Today in History: The crash of LZ-4 and the Miracle at Echterdingen

Today is the anniversary of the crash of LZ-4 on August 5, 1908.  The crash could have been the end of the zeppelin dream, but marked instead its beginning.

LZ-4

On July 1, 1908, Ferdinand von Zeppelin’s fourth airship, LZ-4, made a record-breaking 12-hour flight over Switzerland.  The German government promised financial support if Zeppelin’s ship could make a full 24-hour endurance flight and the count agreed to the challenge.

LZ-4 leaving its hangar on the Bodensee for the 24 hour test flight that ended in the crash at Echterdingen.

LZ-4 leaving its hangar on the Bodensee for the 24 hour test flight that ended at Echterdingen.

Echterdingen

LZ-4 departed its floating hangar on the Bodensee on August 4, 1908 but was forced to make an emergency landing in a field at the town of Echterdingen the next day.  The ship was pulled from its temporary mooring by a sudden storm and destroyed when its hydrogen ignited.

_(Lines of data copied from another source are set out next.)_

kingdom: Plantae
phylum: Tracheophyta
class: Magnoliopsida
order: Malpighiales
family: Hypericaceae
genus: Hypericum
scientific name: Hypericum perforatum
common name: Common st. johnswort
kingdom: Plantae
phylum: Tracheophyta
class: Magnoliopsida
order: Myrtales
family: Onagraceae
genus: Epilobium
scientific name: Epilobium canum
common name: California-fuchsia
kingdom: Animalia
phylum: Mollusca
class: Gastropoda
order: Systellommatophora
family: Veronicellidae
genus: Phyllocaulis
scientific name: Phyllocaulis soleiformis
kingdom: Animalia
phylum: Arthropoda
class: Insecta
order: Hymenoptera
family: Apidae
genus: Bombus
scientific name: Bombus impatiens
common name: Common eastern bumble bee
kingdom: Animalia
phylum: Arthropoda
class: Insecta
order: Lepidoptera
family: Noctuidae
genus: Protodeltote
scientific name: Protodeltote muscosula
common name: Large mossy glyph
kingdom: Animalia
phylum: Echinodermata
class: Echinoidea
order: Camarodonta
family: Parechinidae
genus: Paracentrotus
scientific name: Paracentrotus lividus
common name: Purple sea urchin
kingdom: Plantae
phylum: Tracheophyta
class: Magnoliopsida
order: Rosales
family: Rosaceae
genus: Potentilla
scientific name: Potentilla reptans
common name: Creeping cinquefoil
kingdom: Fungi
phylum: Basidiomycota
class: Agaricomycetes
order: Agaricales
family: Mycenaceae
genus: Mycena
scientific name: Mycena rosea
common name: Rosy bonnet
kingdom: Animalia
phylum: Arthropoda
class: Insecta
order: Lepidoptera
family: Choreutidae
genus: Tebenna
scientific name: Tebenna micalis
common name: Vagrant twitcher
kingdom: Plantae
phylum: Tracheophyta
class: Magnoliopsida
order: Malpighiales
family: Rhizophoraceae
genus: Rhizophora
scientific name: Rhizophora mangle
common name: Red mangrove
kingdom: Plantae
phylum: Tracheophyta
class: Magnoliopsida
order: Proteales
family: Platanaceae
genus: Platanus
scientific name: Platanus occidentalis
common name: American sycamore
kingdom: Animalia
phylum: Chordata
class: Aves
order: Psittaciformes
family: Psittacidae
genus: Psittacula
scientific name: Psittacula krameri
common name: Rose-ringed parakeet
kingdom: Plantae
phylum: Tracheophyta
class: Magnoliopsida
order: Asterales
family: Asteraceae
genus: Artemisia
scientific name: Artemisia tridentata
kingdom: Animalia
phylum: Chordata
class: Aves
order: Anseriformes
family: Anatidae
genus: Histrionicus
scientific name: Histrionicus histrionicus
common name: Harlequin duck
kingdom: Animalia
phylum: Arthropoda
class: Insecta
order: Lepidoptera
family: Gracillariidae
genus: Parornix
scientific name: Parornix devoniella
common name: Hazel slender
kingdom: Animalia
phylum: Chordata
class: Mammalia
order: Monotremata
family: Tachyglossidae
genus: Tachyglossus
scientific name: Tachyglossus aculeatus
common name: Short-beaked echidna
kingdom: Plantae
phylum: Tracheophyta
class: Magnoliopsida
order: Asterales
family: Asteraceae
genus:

Wreckage of LZ-4 at Echterdingen

Wreckage of LZ-4 at Echterdingen

LZ-4 Wreckage at Echterdingen

Wreckage of LZ-4  at Echterdingen

Rather than losing faith in Count Zeppelin’s work in response to the crash, the German public rallied behind his efforts.  Germans contributed 6 million marks for the construction of a new airship in what became known as the “Miracle at Echterdingen” and the enthusiastic support of the German people gave new life to the zeppelin enterprise.  The next 30 years of zeppelin development was made possible by the Miracle at Echterdingen.